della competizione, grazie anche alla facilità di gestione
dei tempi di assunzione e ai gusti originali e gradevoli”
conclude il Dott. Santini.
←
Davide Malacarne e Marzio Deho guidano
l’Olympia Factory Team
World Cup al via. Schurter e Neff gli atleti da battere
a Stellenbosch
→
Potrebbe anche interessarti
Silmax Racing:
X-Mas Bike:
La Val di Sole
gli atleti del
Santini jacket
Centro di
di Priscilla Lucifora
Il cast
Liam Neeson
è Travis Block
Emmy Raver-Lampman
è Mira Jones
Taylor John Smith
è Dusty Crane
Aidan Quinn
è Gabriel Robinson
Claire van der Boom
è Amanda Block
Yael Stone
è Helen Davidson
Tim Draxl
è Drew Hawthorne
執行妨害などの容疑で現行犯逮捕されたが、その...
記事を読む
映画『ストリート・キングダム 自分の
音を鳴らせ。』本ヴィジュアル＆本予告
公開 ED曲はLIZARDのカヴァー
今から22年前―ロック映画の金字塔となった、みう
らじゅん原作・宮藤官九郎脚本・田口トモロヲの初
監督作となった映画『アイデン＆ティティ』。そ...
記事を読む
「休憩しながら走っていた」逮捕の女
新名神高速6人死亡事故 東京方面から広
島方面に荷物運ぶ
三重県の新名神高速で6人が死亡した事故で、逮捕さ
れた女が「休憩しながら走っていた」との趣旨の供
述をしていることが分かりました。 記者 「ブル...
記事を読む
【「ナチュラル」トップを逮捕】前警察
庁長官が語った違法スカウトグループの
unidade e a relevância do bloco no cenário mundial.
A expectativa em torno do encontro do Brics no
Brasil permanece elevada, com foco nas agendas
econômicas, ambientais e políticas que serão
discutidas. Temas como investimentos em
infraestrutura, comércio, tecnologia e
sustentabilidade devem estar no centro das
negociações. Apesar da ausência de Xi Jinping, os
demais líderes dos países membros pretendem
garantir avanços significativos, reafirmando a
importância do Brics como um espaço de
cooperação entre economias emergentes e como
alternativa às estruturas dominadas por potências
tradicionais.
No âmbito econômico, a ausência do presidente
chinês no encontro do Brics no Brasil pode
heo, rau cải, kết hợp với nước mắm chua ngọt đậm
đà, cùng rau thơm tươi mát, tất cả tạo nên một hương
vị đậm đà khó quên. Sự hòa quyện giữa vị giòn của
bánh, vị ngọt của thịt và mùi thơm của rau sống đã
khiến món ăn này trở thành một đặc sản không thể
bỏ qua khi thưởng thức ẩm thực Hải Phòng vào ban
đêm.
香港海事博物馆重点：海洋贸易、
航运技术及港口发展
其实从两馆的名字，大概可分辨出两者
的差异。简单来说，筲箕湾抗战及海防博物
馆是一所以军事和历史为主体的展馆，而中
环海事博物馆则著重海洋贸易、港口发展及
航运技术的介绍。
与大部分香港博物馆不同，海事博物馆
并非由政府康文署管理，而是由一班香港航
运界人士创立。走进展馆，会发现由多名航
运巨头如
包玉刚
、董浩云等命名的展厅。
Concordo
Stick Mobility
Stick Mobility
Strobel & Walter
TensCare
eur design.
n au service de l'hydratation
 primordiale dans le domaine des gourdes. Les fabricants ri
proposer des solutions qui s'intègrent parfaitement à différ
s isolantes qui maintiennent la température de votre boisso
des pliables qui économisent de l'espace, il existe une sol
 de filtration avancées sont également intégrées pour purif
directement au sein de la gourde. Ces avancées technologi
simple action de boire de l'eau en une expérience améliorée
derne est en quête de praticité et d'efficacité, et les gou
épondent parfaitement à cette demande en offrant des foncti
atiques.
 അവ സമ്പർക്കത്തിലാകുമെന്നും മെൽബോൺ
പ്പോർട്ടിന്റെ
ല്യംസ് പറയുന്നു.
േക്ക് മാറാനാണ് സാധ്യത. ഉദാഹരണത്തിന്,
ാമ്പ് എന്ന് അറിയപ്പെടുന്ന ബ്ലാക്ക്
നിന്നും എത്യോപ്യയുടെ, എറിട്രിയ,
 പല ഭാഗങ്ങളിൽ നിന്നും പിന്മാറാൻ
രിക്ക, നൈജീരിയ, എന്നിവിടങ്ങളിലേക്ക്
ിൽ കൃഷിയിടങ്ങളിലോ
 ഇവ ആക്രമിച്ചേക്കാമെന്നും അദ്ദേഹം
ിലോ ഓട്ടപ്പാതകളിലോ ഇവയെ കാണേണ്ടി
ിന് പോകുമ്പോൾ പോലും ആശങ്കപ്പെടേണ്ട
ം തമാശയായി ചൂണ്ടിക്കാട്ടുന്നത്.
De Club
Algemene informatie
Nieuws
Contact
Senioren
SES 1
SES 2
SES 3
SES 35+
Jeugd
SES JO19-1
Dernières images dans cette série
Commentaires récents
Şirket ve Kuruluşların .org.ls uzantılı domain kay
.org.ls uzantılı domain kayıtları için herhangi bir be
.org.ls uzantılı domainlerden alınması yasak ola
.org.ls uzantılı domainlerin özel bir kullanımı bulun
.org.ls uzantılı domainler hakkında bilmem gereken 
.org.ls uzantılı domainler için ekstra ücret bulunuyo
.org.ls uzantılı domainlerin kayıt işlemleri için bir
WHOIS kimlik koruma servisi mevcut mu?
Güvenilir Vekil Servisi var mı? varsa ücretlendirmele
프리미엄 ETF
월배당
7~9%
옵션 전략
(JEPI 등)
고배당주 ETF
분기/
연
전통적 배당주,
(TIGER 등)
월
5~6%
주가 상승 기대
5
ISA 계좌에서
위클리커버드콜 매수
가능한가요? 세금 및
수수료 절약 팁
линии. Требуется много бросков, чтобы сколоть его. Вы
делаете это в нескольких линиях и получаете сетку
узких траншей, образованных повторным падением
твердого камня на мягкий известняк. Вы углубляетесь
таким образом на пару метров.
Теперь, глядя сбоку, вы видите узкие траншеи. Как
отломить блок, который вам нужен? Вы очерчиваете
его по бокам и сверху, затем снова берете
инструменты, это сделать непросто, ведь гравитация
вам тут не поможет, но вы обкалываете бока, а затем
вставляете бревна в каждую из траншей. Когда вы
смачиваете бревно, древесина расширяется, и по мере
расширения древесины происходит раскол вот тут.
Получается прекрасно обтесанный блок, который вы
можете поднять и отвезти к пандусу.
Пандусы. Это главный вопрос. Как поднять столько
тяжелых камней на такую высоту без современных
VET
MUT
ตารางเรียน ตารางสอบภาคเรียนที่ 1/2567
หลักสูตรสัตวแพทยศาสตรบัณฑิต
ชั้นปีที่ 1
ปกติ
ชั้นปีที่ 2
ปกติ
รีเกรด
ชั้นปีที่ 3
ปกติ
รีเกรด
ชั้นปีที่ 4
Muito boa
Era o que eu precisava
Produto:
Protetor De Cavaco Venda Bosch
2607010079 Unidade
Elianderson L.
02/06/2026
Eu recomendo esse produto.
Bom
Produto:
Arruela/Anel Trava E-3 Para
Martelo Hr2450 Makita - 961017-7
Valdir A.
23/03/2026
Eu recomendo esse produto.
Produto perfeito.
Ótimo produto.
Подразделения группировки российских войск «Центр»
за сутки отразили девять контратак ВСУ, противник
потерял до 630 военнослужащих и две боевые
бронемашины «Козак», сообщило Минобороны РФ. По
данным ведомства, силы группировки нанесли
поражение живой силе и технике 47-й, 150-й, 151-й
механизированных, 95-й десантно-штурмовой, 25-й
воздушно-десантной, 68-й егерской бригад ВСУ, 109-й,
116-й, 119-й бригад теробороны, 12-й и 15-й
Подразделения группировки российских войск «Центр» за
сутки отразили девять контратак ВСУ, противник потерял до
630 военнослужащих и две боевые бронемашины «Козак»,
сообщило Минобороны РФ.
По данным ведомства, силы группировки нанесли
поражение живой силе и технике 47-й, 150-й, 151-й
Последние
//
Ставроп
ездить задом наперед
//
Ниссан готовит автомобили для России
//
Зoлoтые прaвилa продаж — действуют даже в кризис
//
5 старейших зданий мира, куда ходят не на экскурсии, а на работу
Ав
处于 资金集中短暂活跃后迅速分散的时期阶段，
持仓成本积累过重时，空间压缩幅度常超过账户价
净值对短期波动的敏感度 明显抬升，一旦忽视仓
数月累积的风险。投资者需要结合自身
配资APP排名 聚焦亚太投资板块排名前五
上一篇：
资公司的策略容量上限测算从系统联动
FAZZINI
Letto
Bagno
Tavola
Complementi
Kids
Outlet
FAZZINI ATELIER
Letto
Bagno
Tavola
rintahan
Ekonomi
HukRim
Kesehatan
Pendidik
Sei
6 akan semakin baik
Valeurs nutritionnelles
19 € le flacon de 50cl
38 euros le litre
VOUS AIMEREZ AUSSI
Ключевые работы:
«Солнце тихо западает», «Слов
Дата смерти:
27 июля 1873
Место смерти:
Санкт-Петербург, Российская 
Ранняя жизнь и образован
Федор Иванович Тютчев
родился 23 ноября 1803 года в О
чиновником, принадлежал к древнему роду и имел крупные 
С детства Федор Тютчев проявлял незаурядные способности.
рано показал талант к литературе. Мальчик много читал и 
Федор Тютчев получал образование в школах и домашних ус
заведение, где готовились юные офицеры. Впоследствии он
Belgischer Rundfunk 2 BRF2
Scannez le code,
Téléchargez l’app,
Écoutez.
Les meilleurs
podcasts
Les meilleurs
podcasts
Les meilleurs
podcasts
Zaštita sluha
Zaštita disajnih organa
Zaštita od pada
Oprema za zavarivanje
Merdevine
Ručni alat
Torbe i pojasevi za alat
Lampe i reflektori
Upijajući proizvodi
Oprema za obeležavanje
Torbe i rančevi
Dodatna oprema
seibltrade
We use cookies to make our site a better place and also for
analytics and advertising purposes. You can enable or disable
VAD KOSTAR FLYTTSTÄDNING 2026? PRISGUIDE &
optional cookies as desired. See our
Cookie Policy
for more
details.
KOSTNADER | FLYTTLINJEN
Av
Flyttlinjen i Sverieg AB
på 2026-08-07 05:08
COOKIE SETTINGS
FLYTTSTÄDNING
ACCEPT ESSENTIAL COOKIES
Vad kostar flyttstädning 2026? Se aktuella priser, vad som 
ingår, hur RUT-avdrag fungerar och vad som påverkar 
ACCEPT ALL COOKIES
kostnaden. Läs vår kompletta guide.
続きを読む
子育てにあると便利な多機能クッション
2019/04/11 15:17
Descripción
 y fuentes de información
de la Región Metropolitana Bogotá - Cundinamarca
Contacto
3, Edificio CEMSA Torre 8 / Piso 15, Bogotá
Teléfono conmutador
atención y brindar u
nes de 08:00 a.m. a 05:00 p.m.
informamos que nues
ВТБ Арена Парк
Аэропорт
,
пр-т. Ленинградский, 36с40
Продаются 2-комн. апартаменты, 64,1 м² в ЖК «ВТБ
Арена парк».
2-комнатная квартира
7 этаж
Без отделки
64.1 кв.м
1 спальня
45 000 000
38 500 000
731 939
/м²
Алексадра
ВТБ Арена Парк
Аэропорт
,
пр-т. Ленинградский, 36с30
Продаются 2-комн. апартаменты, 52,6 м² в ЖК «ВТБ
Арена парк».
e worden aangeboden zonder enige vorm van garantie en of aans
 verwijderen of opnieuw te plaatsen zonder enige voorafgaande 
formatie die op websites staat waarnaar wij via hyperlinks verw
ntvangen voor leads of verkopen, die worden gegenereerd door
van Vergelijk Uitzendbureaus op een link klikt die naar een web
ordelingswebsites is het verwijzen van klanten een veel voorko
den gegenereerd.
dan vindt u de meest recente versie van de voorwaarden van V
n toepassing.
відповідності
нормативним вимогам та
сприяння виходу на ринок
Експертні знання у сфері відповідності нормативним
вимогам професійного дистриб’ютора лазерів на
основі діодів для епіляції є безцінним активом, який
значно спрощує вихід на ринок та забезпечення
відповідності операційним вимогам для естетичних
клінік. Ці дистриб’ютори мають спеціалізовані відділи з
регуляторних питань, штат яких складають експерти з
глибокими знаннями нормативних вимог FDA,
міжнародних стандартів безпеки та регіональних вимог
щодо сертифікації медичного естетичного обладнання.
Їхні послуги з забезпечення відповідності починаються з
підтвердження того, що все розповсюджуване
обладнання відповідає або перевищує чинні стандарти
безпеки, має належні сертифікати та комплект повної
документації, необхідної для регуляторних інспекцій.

★ ★ ★

• _ABOUT THIS TASK_: Please give back exactly the lines of this listing beginning at the line with "子育てにあると便利な多機能クッション" and ending with the line with "informamos que nues", both included, and nothing else.

• _WRITTEN ANSWER_:
子育てにあると便利な多機能クッション
2019/04/11 15:17
Descripción
 y fuentes de información
de la Región Metropolitana Bogotá - Cundinamarca
Contacto
3, Edificio CEMSA Torre 8 / Piso 15, Bogotá
Teléfono conmutador
atención y brindar u
nes de 08:00 a.m. a 05:00 p.m.
informamos que nues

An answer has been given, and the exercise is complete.